Sozialwahl 2017: Keiner kennt diese Wahl - dabei sind Sie ganz sicher betroffen

Millionen Versicherte bekommen in diesen Tagen Post: Die Sozialwahl 2017 steht an und die Unterlagen dafür kommen ins Haus. Sie ist die große Unbekannte unter den Abstimmungen, in den Papierkorb werfen sollte man den Wahlzettel aber nicht.

Zur Sozialwahl 2017 sind rund 51 Millionen Versicherte und Rentner aufgerufen

Zur Sozialwahl 2017 sind rund 51 Millionen Versicherte und Rentner aufgerufen

Stell dir vor, es ist Wahl, und keiner geht hin - so könnte man die Sozialwahl mitunter beschreiben, die in Deutschland alle sechs Jahre auf dem Programm steht. Ganz so dramatisch will es Gundula Roßbach, Präsidentin der "Deutschen Rentenversicherung Bund" nicht sehen, bei der Sozialwahl 2011 hätten immerhin rund 30 Prozent der Berechtigten an der Briefwahl teilgenommen.
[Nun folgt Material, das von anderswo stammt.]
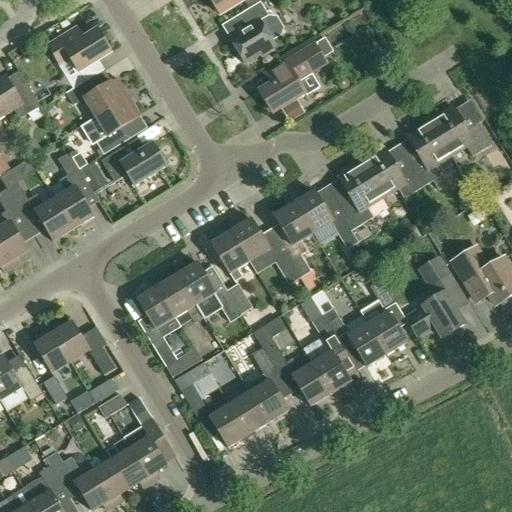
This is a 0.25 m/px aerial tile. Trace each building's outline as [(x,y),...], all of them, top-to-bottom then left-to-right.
[(210,0),(220,15),(245,0),(210,0)] [(276,18),(269,17),(261,3),(237,18),(245,31),(229,40),(245,65),(259,56),(262,59),(275,52),(272,48),(275,46),(272,41),(281,35),(282,29),(276,18)] [(71,60),(79,73),(66,82),(66,89),(69,93),(88,82),(82,72),(111,54),(98,32),(85,40),(78,29),(49,47),(61,66),(71,60)] [(261,92),(258,95),(270,115),(274,112),(304,93),(306,97),(319,89),(310,74),(312,73),(326,65),(323,59),(333,53),(325,39),(315,45),(300,54),(280,66),(264,76),(270,87),(261,92)] [(21,50),(12,55),(21,71),(30,66),(21,50)] [(0,83),(0,109),(5,118),(15,112),(20,120),(40,107),(20,73),(8,80),(7,79),(0,83)] [(88,82),(69,93),(66,95),(74,107),(84,100),(95,119),(96,119),(129,99),(117,80),(95,93),(88,82)] [(129,99),(96,119),(95,119),(80,128),(90,143),(94,140),(104,156),(126,143),(118,131),(140,117),(129,99)] [(453,109),(431,123),(451,156),(466,147),(472,158),(492,146),(478,124),(466,131),(453,109)] [(451,156),(431,123),(407,137),(420,159),(410,165),(423,187),(432,182),(438,191),(447,186),(435,166),(451,156)] [(122,149),(122,150),(101,162),(115,184),(128,176),(135,187),(167,168),(153,145),(129,160),(122,149)] [(399,172),(388,153),(386,150),(362,164),(382,198),(397,189),(403,199),(423,187),(410,165),(399,172)] [(59,181),(66,192),(55,199),(74,229),(93,217),(72,184),(83,177),(80,171),(72,159),(69,153),(57,161),(66,176),(59,181)] [(80,154),(72,159),(80,171),(87,166),(80,154)] [(353,201),(342,207),(355,229),(373,218),(367,207),(382,198),(362,164),(339,178),(353,201)] [(11,171),(0,177),(0,178),(7,190),(7,191),(20,211),(22,214),(32,208),(53,242),(74,229),(55,199),(43,206),(36,195),(28,200),(11,171)] [(0,247),(12,267),(20,262),(17,257),(28,251),(11,223),(10,217),(20,211),(7,191),(7,190),(0,194),(0,200),(7,212),(0,216),(0,247)] [(333,222),(316,194),(314,191),(293,204),(312,235),(333,222)] [(312,235),(293,204),(273,217),(292,248),(292,247),(294,251),(285,257),(299,280),(311,273),(301,257),(308,253),(301,242),(312,235)] [(250,220),(230,232),(249,263),(269,250),(250,220)] [(358,244),(344,221),(333,228),(347,251),(358,244)] [(249,263),(230,232),(210,245),(229,275),(234,283),(243,278),(237,270),(249,263)] [(12,267),(0,247),(0,267),(0,268),(3,272),(12,267)] [(476,302),(489,294),(496,306),(511,296),(511,272),(504,259),(484,271),(471,251),(452,262),(476,302)] [(285,257),(274,263),(289,286),(299,280),(285,257)] [(437,299),(423,307),(404,318),(417,340),(436,329),(442,339),(464,325),(456,311),(466,305),(438,260),(420,271),(437,299)] [(216,294),(197,263),(177,275),(204,320),(222,310),(231,324),(242,317),(241,316),(242,316),(227,292),(217,298),(215,295),(216,294)] [(177,275),(157,288),(176,319),(188,312),(195,324),(203,319),(204,321),(204,320),(177,275)] [(384,311),(395,305),(381,281),(370,288),(384,311)] [(238,286),(227,292),(242,316),(253,309),(238,286)] [(176,319),(157,288),(136,300),(155,332),(157,330),(162,338),(152,345),(165,367),(181,357),(177,351),(173,354),(163,339),(171,335),(165,326),(176,319)] [(336,340),(348,332),(334,309),(322,316),(321,317),(336,340)] [(388,313),(367,326),(386,356),(406,344),(388,313)] [(336,340),(321,317),(312,323),(322,339),(303,351),(312,364),(311,365),(330,395),(350,383),(347,378),(356,372),(339,344),(336,340)] [(309,408),(330,395),(311,365),(300,372),(293,360),(286,364),(271,339),(286,330),(279,319),(253,334),(262,349),(290,396),(299,391),(309,408)] [(58,325),(51,329),(71,362),(89,351),(72,323),(61,330),(58,325)] [(386,356),(367,326),(348,337),(366,368),(386,356)] [(71,362),(51,329),(44,334),(47,338),(34,346),(51,374),(71,362)] [(91,355),(104,376),(115,370),(102,348),(91,355)] [(181,357),(165,367),(172,378),(201,360),(194,349),(181,357)] [(251,356),(268,382),(249,394),(267,423),(288,411),(282,401),(290,396),(262,349),(251,356)] [(3,358),(0,359),(0,401),(1,402),(22,389),(31,402),(43,394),(25,365),(13,373),(3,358)] [(181,392),(192,385),(210,375),(203,363),(174,381),(180,392),(181,392)] [(44,384),(57,405),(67,399),(54,378),(44,384)] [(118,391),(111,380),(90,393),(96,403),(118,391)] [(193,387),(192,385),(181,392),(210,440),(219,435),(227,448),(247,436),(229,406),(218,412),(213,404),(206,409),(193,387)] [(249,394),(229,406),(247,436),(267,423),(249,394)] [(128,407),(121,395),(99,408),(106,420),(128,407)] [(152,483),(159,479),(156,474),(167,467),(167,465),(177,459),(154,420),(124,439),(152,483)] [(120,457),(114,448),(107,453),(113,462),(130,489),(139,484),(143,489),(152,483),(124,439),(123,439),(130,451),(120,457)] [(52,449),(43,455),(46,461),(56,455),(52,449)] [(56,455),(46,461),(51,468),(50,468),(59,482),(69,476),(91,511),(92,511),(103,506),(106,511),(115,506),(94,473),(85,479),(72,459),(64,464),(57,454),(56,455)] [(19,469),(11,456),(6,459),(14,472),(19,469)] [(0,463),(0,478),(11,472),(4,461),(0,463)] [(113,462),(94,473),(115,506),(124,501),(120,495),(130,489),(113,462)] [(42,479),(25,490),(37,511),(63,511),(60,507),(70,500),(59,482),(50,468),(39,475),(42,479)] [(24,490),(5,501),(11,511),(37,511),(25,490),(24,490)] [(11,511),(5,501),(0,503),(0,511),(11,511)]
Dennoch sagt sie: "Das ist etwa im Vergleich zu manchen Kommunalwahlen ganz gut. Wir wollen die Wahlbeteiligung bei dieser Sozialwahl steigern."

Der stern hat die wichtigsten Fragen und Antworten für die Sozialwahl 2017:

Was ist die Sozialwahl?

Die gesetzlichen Sozialversicherungen sind selbstverwaltet. Daher haben sie ihre eigenen Parlamente, deren Mitglieder die Versicherten und Rentner wählen. Es geht also darum, auf diesem Wege den Einfluss der Versicherten und Rentner auf Entscheidungen gegenüber dem Staat zu stärken. Die Sozialwahl ist nach der Bundestagswahl und der Europawahl die drittgrößte Wahl in Deutschland. Sie findet alle sechs Jahre statt.

Wer wird gewählt?

Bei der Sozialwahl kandidieren Versicherte. Die Kandidaten werden aber nicht direkt gewählt, sondern sie treten gemeinsam in Listen an. Die Zusammenstellung der Listen übernehmen Organisationen wie Gewerkschaften oder andere Arbeitnehmervereinigungen mit sozial- und berufspolitischen Zielen. Versicherte können auch Freie Listen aufstellen. Alle gewählten Vertreter engagieren sich ehrenamtlich. 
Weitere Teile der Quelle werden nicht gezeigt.